HUMK.nun yetki hükümleri(HUMK.m.9-27), ilamsız icradaki yetki hakkında kıyasen uygulanır(İİK.m.50/1). Buna göre ilamsız icrada genel yetkili icra dairesi borçlunun ikametgahındaki icra dairesidir (HUMK.m.9). Bunun dışında sözleşmeden doğan alacaklarda akdin ifa edileceği yerdeki icra dairesi de özel olarak yetkilidir(HUMK.m.10). Ayrıca taraflar, bir yetki sözleşmesi ile yetkili olmayan bir icra dairesini de belirli bir icra takibi için yetkili kılabilirler (HUMK.m.22).
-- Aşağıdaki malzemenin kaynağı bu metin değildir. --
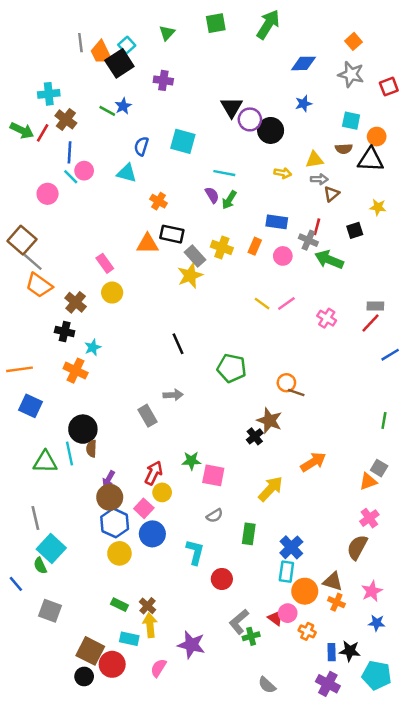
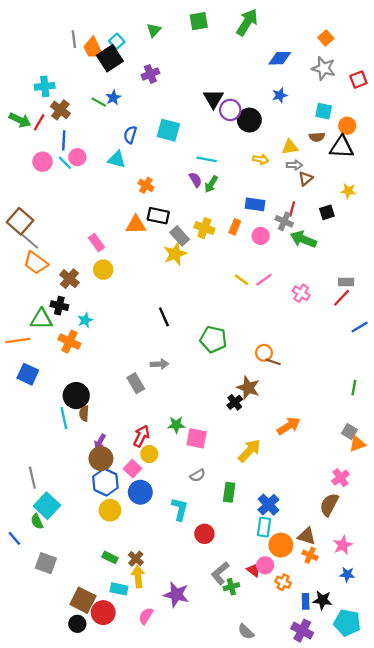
purple cross: (163, 80) -> (150, 74), turned -30
pink circle: (48, 194) -> (42, 162), moved
green triangle: (45, 462) -> (41, 319), moved
orange triangle: (368, 481) -> (357, 444), moved

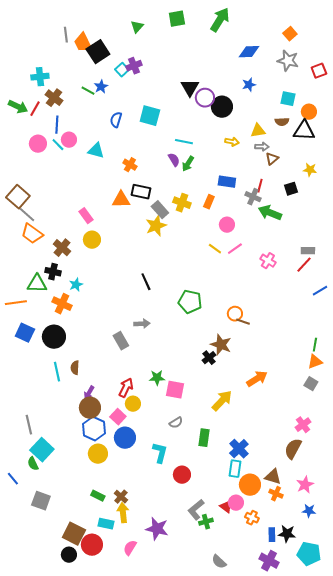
cyan square: (117, 41) -> (122, 70), moved
cyan triangle: (117, 159) -> (96, 151), moved
pink circle: (261, 236) -> (227, 225), moved
black circle: (76, 396) -> (54, 337), moved
orange triangle: (357, 444) -> (315, 362), moved

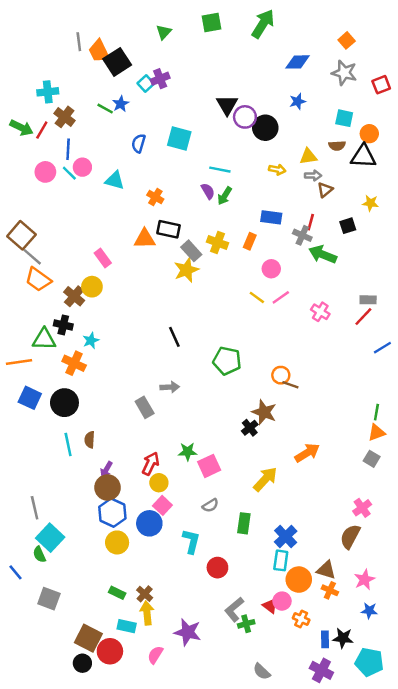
yellow circle: (92, 240) -> (92, 287), moved
pink square: (175, 390) -> (209, 466), turned -36
pink square: (118, 417) -> (162, 505), moved

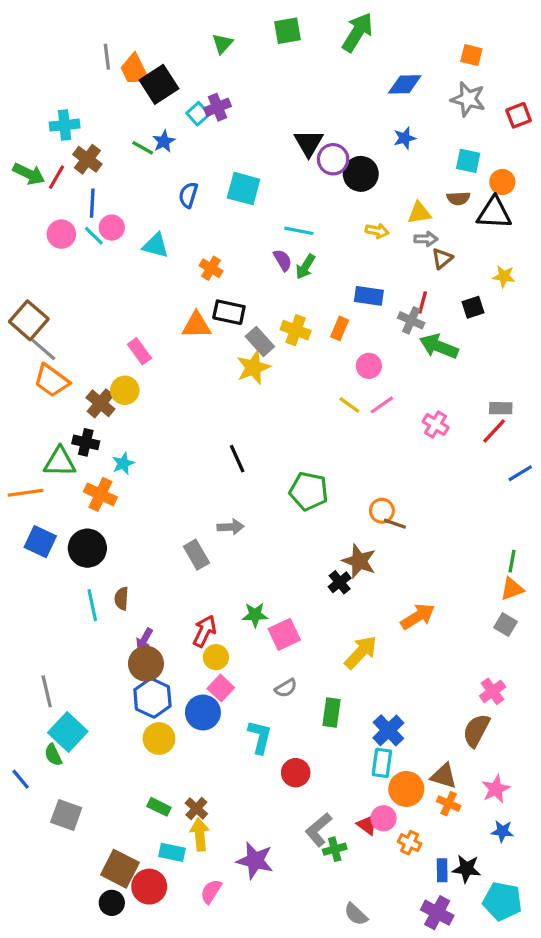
orange square: (347, 40) -> (471, 55), turned -35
Somut olayda, davalı borçlunun ikametgahının Çaycuma olduğu anlaşılmaktadır. Davacı alacaklı tarafından düzenlenen fatura, takip talepnamesi, dava dilekçesi gibi belgelerde davalı borçlunun ikametgah adresi Çaycuma olarak gösterilmiş, borçlunun ikametgahının bu yer olduğu davacı alacaklı tarafından da kabullenilmiştir. Sözleşme konusu elektrik tesis işlerinin yapıldığı bina Çaycuma ilçesine bağlı Saltukova beldesinde bulunduğundan akdin ifa yeri de Çaycuma´dır. Bu durumda, yetkili icra dairesi davalının ikametgahının bulunduğu ve akdin ifa edildiği Çaycuma İcra Müdürlüğü´dür. Taraflar arasında Devrek İcra Müdürlüğünü yetkili kıldıklarına dair yazılı olarak yapılmış bir yetki anlaşması da bulunmadığından davalı borçlunun Devrek İcra Müdürlüğü´nün yetkili olmadığına, yetkili icra dairesinin Çaycuma İcra Müdürlüğü olduğuna dair icra dairesine yapmış olduğu itirazı usul ve kanuna uygundur. O durumda mahkemece, Devrek İcra Müdürlüğünün yetkili olmadığı ve ortada geçerli bir icra takibi bulunmadığı gözetilerek davanın reddine karar verilmesi gerekirken, değinilen yönler gözardı edilerek icra dairesinin yetkili olup olmadığı incelenmeden ortada geçerli bir takip varmışçasına işin esasının incelenerek yazılı biçimde hüküm tesisi doğru olmamış, kararın bu sebeplerle bozulması uygun görülmüştür.

SONUÇ : Yukarda açıklanan sebeplerle kararın temyiz eden davalı yararına BOZULMASINA, ödediği temyiz peşin harcının istem halinde temyiz eden davalıya geri verilmesine, 7.7.2004 tarihinde oybirliğiyle karar verildi.